Solo cuando somos capaces de pensar sobre una agresión podemos ir comprendiéndola, relativizándola, y hacer que ese evento no lo ocupe todo. Nuestro pensamiento entonces contiene el impacto. Hay que tener en cuenta que la capacidad de abstracción, el juicio crítico o la capacidad de relativizar no son capacidades innatas sino que las vamos construyendo a medida que lo que vivimos va encontrando su sitio en los nuevos archivadores de la mente, que van surgiendo con el crecimiento.

Hasta entonces las sensaciones físicas de una agresión se quedan sin contener y permanecen en el cuerpo en forma de un tipo de tensión que un niño no puede explicar ni simbolizar en su mente, es decir, sobre las que tampoco puede pensar como haría un adulto. No podría hablar de esas sensaciones a no ser que un adulto le prestara su propio pensamiento y lenguaje, preguntándole por su experiencia. Por esta inmadurez y por la falta de diálogo, el efecto de las agresiones queda en un limbo sin consciencia, sin palabras y por tanto es mucho más probable que permanezca a lo largo del tiempo.

A menudo, cuando hablamos de empatía, nos quedamos en la experiencia de resonar con las emociones de otros, pero hay otras maneras de empatizar imprescindibles en nuestro crecimiento, como la empatía con la forma de procesar el mundo, que es tan distinta en cada momento del desarrollo. Ponernos en la piel de quien recibe una agresión a una edad temprana y no puede entender un azote como los adultos, como algo concreto, con un objetivo y cuyo efecto no debería ir más allá de la «comprensión» de haber hecho algo mal. Poneros en su lugar puede ayudarnos a entender que quizá es mucho asumir que el pequeño o la pequeña va a llegar a la conclusión de lo que no debe hacer e interiorizarlo, a partir solamente de un acto que lleva agresividad en él, en particular si no acompaña más conversación que un «no».

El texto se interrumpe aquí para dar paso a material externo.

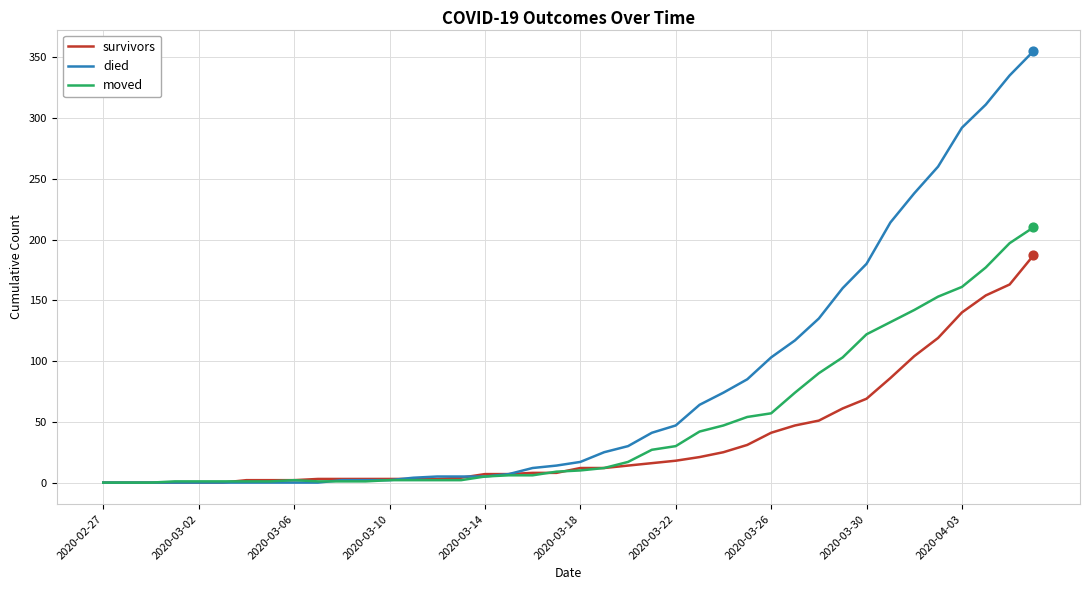

At how many categories does at least one series exceed 51?

15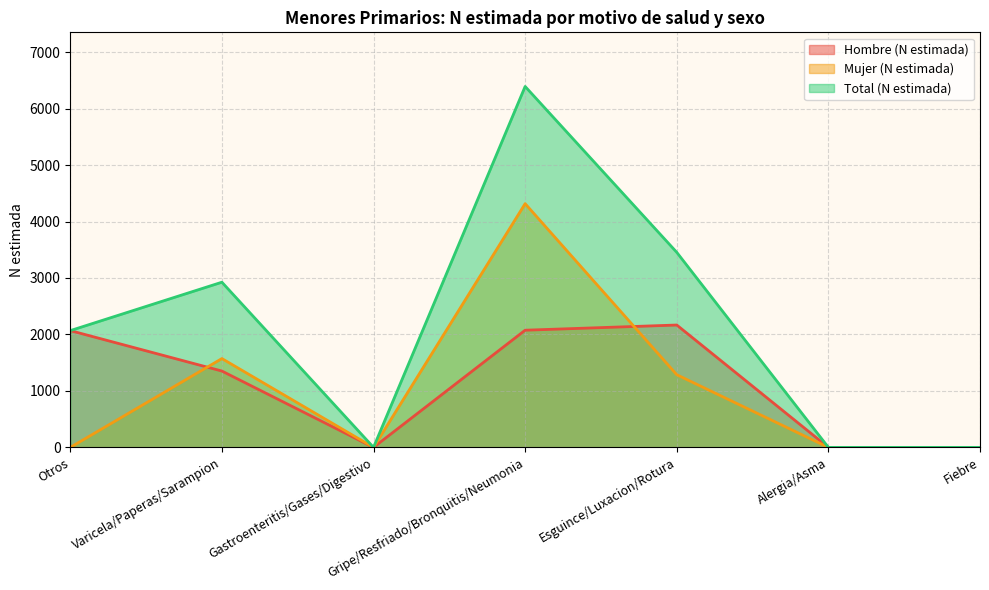

What are all the series names shown in the legend?

Hombre (N estimada), Mujer (N estimada), Total (N estimada)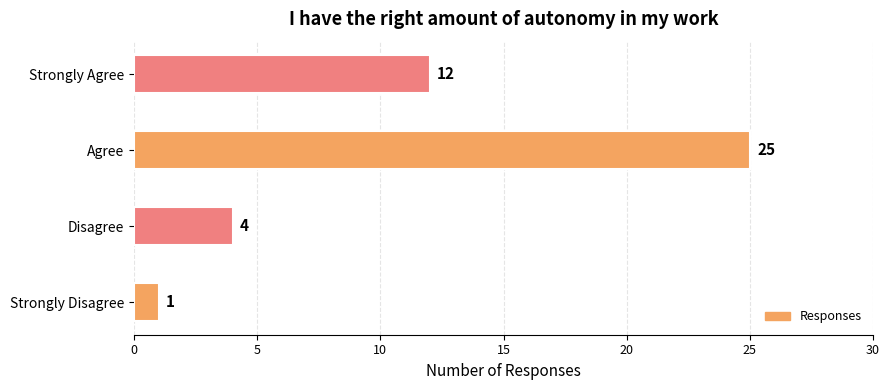

Reading bottom to top, list all the values displayed in this chart.

Strongly Disagree=1	Disagree=4	Agree=25	Strongly Agree=12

Acercarse, ponerse en la piel, parar el ímpetu y domar el cansancio, estar dispuestos a conocerles en su individualidad sin importar la edad, ofrecer palabras que les sirvan para hablar de lo que no les gusta, dejarse impactar, pedir disculpas si es necesario… Tenerles en cuenta mientras crecen, minimiza las oportunidades de dejarles una experiencia dentro que no podrán digerir fácilmente.